STOR (Suspicious Transaction and Order Report)

A Suspicious Transaction and Order Report (STOR) is a report a firm must submit to the FCA under the UK Market Abuse Regulation when it has reasonable suspicion that a transaction or order may involve insider dealing or market manipulation. It is the market-abuse equivalent of an AML Suspicious Activity Report.

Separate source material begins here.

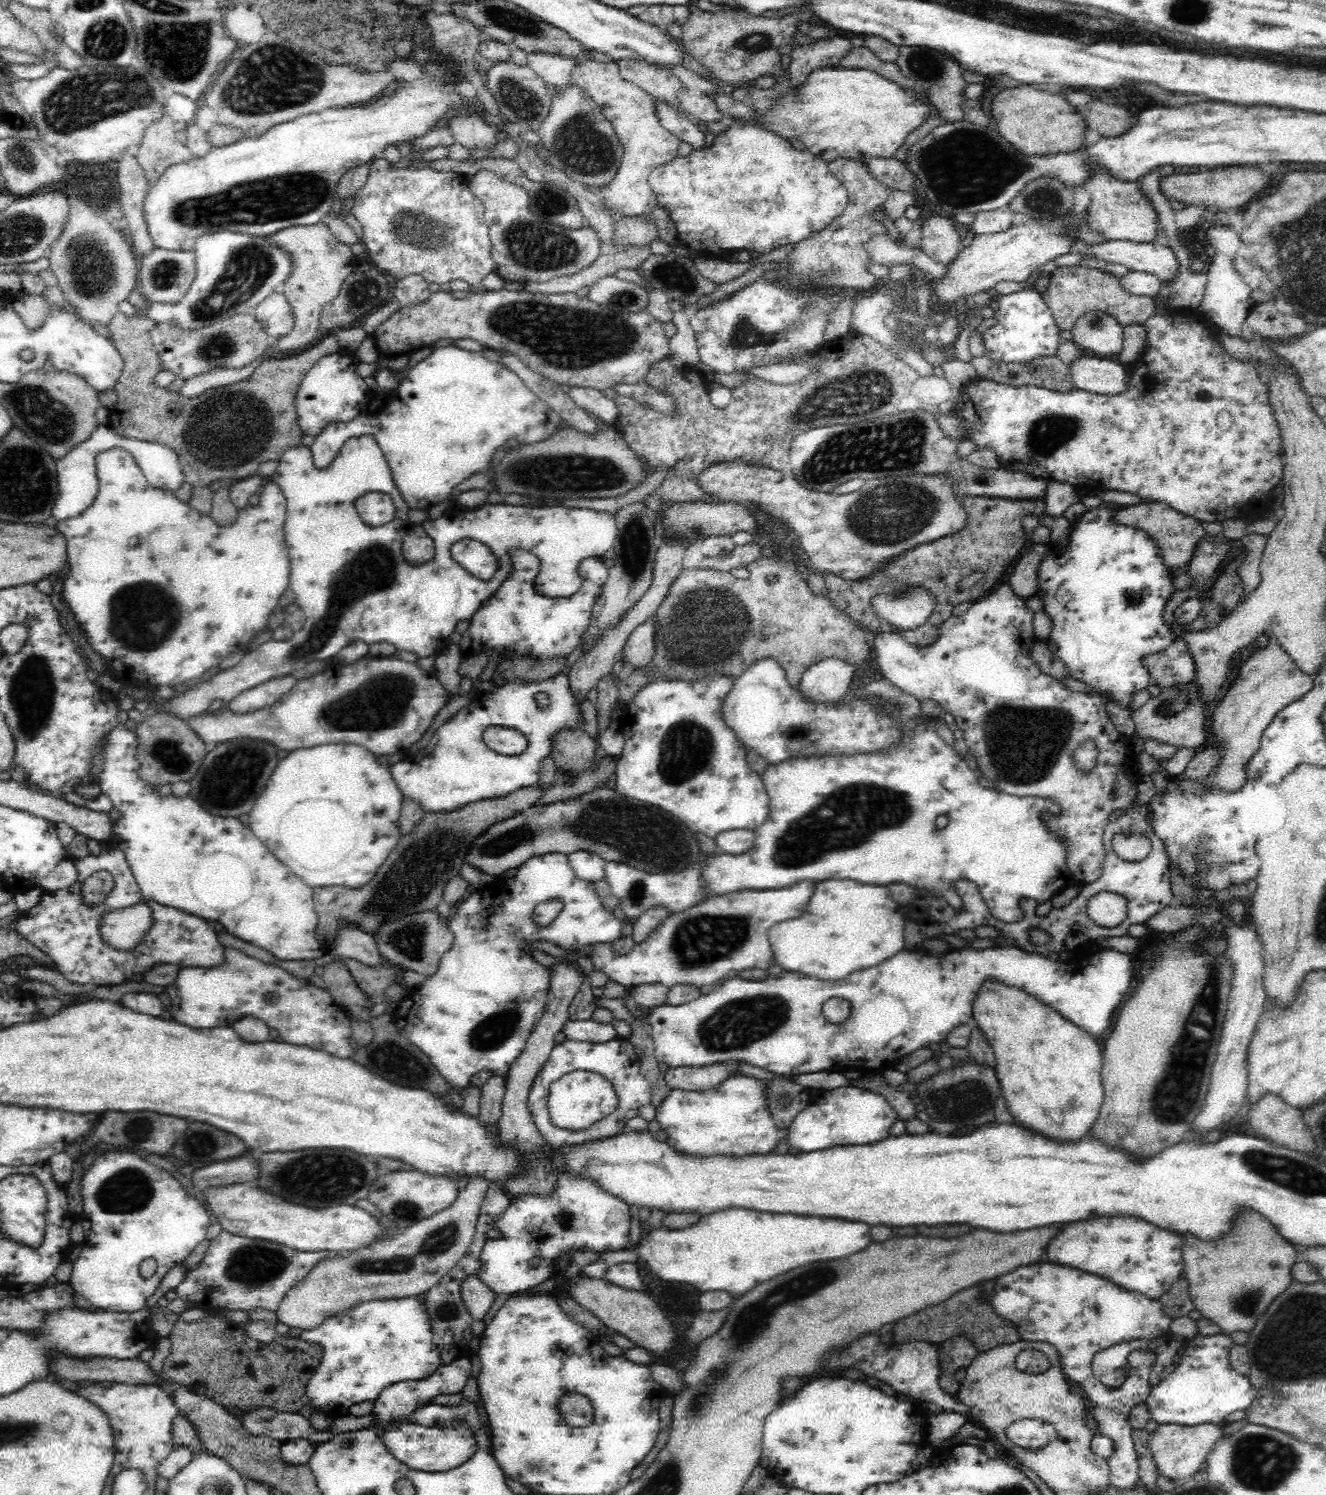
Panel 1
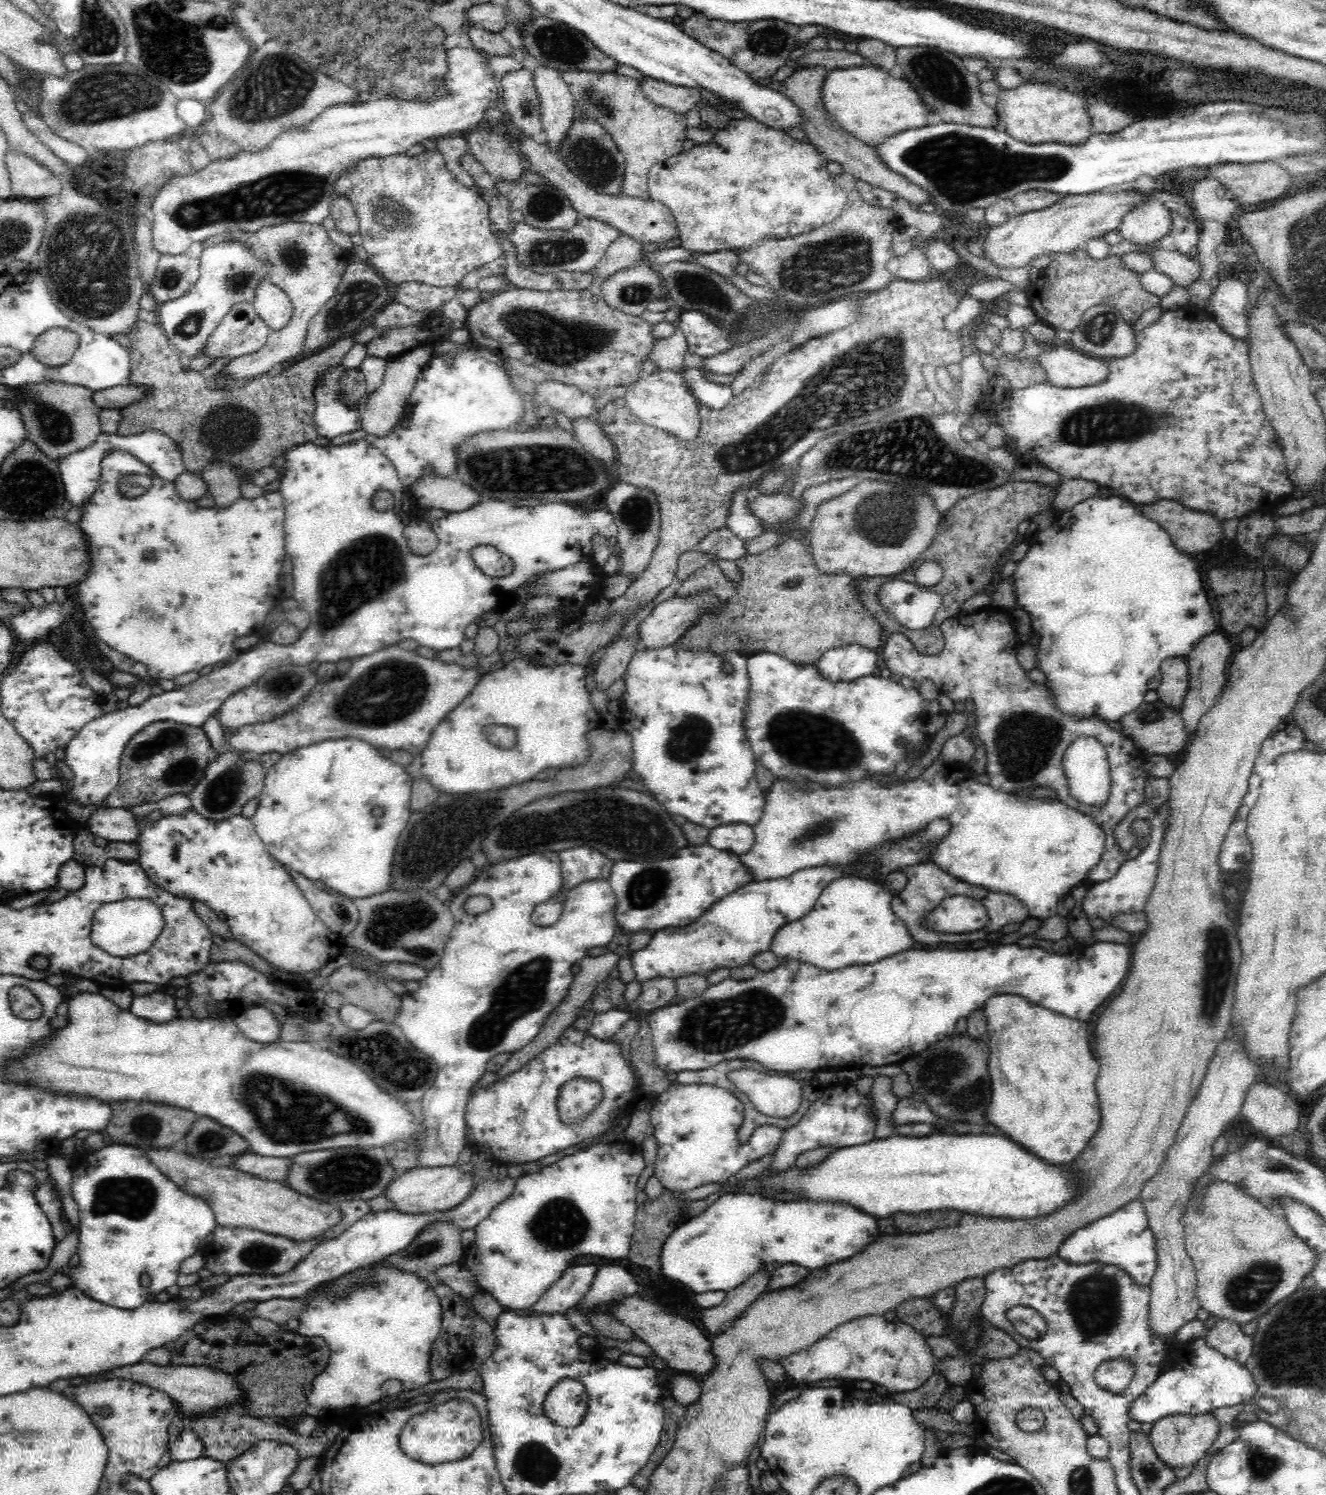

A Suspicious Transaction and Order Report (STOR) is a report that a firm must submit to the FCA under the UK Market Abuse Regulation (MAR) when it has a reasonable suspicion that a transaction or order, whether executed or not, may constitute insider dealing or market manipulation. The STOR regime is the market-abuse equivalent of the anti-money laundering Suspicious Activity Report: it places an active detection-and-reporting obligation on firms, not just a duty to refrain from market abuse themselves.

Why STORs matter

MAR requires firms that arrange or execute transactions to establish and maintain effective arrangements, systems and procedures to detect and report suspicious orders and transactions. A STOR must be made without delay once a reasonable suspicion is formed. Failing to detect or report suspicious activity is itself a compliance failing that the FCA can act on, independently of any underlying market abuse.

Firms must also keep records of the analysis behind a decision not to submit a STOR, so the judgement can be evidenced.

Who it applies to

Investment firms, brokers, trading venues and any firm professionally arranging or executing transactions in financial instruments.

MAR and SAR.

Frequently asked questions

What is a STOR?
A STOR, or Suspicious Transaction and Order Report, is a report a firm must submit to the FCA under the UK Market Abuse Regulation when it has reasonable suspicion that a transaction or order could involve insider dealing or market manipulation. It is the market-abuse counterpart to a Suspicious Activity Report in the anti-money laundering regime.
Who must submit STORs?
Firms that arrange or execute transactions in financial instruments, including investment firms, brokers and trading venues, must have arrangements to detect and report suspicious transactions and orders. Under the UK Market Abuse Regulation, the obligation is to report a reasonable suspicion to the FCA without delay, and failure to do so can itself be a breach of MAR.